There was a lot of intra-day volatility in Indian bourses, which means that there was some buying. Moreover, the India VIX—the National Stock Exchange’s index of volatility that measures the amount by which an underlying index is expected to fluctuate in the near term, based on the order book of the underlying index options—was more or less stable and was not as volatile as in previous weeks. This gives me a feeling of comfort.
Another factor adding to this comfort is that foreign funds, which led the bear run through heavy selling in 2008, have been net buyers for the month, through 12 November, to the tune of Rs1,100 crore.
While all this doesn’t mean sentiments on Indian markets are now turning bullish, it indicates that the intensity of the downtrend is not as severe compared with the last fall. While technicals indicate some more declines on the bourses, looking at volumes suggests that there would be some bargain buying at lower levels.
Purely technically, trading on the bourses may resume on a negative note on Monday, but after an initial fall, some bargain buying is likely to emerge with one caveat: If the Sensex fails to bounce back?on Monday,then the fall on the bourses could intensify.
However, if the Sensex sees a bounce back from lower levels, which is expected to come around 9,014 points, then it would face its first resistance level at 9,553 points. This would be an important resistance level, which, if broken, would trigger more gains, with the next resistance coming at 9,803 points. This would be an important resistance to watch as any selling coming around this level could terminate the northward momentum. However, a breakout above this level would mean an immediate resistance at 9,898 points.
If the Sensex manages to close above this level, then this would trigger further gains with the next resistance level expected only at 10,115 points. This would be a critical resistance level and its breach would mean the next level of resistance coming at a much higher 10,568 points.
On its way down, the Sensex is likely to test its first support at 9,014 points. This is an important support level as a close below this level would mean a further fall with the next support coming at 8,601 points. This would be an important level to watch as a close below this level would dent market sentiments considerably and could mean new lows in coming days.
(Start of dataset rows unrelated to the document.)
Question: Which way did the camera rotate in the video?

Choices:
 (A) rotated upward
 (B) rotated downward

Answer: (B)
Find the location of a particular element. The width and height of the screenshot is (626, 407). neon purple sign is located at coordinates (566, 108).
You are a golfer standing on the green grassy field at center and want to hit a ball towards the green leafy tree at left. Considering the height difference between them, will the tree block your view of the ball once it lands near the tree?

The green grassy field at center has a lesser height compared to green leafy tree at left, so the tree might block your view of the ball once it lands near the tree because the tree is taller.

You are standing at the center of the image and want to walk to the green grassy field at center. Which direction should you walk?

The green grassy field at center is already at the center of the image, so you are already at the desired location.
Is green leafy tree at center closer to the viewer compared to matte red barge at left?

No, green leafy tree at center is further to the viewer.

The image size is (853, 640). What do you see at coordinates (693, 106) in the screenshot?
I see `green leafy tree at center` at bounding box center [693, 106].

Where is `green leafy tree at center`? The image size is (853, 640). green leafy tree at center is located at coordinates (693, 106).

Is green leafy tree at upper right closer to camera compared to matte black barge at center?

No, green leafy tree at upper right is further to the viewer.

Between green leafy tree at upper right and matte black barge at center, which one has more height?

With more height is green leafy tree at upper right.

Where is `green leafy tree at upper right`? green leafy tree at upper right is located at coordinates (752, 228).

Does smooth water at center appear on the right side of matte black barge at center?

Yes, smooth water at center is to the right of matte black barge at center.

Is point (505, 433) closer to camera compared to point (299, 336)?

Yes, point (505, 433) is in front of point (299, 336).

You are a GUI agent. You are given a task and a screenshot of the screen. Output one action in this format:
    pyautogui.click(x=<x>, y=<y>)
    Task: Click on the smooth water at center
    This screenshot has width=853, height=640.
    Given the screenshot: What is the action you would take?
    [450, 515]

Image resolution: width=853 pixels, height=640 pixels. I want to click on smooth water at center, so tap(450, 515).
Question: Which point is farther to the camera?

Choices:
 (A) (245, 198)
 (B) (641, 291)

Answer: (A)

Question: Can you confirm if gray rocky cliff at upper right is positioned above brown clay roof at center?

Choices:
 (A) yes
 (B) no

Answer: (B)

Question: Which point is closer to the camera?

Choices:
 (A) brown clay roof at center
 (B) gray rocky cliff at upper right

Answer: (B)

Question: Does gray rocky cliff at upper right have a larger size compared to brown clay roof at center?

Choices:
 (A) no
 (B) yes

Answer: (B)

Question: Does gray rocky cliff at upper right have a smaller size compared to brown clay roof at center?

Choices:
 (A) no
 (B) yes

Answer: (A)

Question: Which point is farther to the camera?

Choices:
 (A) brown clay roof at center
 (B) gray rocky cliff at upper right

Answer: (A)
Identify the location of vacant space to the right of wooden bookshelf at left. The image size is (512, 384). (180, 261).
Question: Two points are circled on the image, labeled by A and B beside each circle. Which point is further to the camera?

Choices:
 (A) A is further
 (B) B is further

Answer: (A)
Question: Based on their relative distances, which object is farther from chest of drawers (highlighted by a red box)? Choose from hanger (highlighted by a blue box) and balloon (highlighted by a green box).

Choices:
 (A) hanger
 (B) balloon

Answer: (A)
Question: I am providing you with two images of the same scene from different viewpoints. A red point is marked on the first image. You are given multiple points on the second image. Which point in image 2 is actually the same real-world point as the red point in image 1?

For the S&P CNX Nifty, there is a strong resistance at 2,866 points. This would be an important level to watch as a comfortable breakout above this would mean gains, with the index facing its next resistance level in the 2,939-2,960 points band. This level would also be a critical level to watch as a close above this (not merely a breakout) would trigger positive sentiments and indicate gains up to 3,091 points as this would be a short-term, trend-deciding resistance. If this level goes, then the next and the most critical resistance would come at 3,237 points, which would be a confirmation of a new trend on the bourses. However, on its way down, the Nifty would test its first support at 2,780 points. This being a minor resistance, the index could go easily beyond and the next support is likely to come up at 2,686 points. This is a moderate support but if broken would indicate weak sentiments. However, there would be trend-deciding support at 2,523 points, which, if broken, would mean very weak sentiments and very high chances of new lows.
Among individual stocks this week, Bank of India, Tata Tea Ltd and Reliance Communications Ltd look good on the charts. Bank of India, at its last close of Rs279.60 a share, has a target of Rs292 and stop-loss of Rs262. Tata Tea, at its last close of Rs518.15 a share, has a target of Rs540 and a stop-loss of Rs491. Reliance Communications, at its last close of Rs218.85 a share, has a target of Rs232 and stop-loss of Rs202.
From the previous week’s recommendations, Aban Offshore Ltd, recommended at Rs970 a share, touched a high of Rs1,052, which was well above its target of Rs998. Axis Bank Ltd, recommended at Rs581.60 a share, touched a high of Rs613, which was comfortably above its target of Rs597, while Bharti Airtel Ltd, recommended at Rs648.05 a share, touched a high of Rs724.80, gaining 11.85%, and met its target comfortably.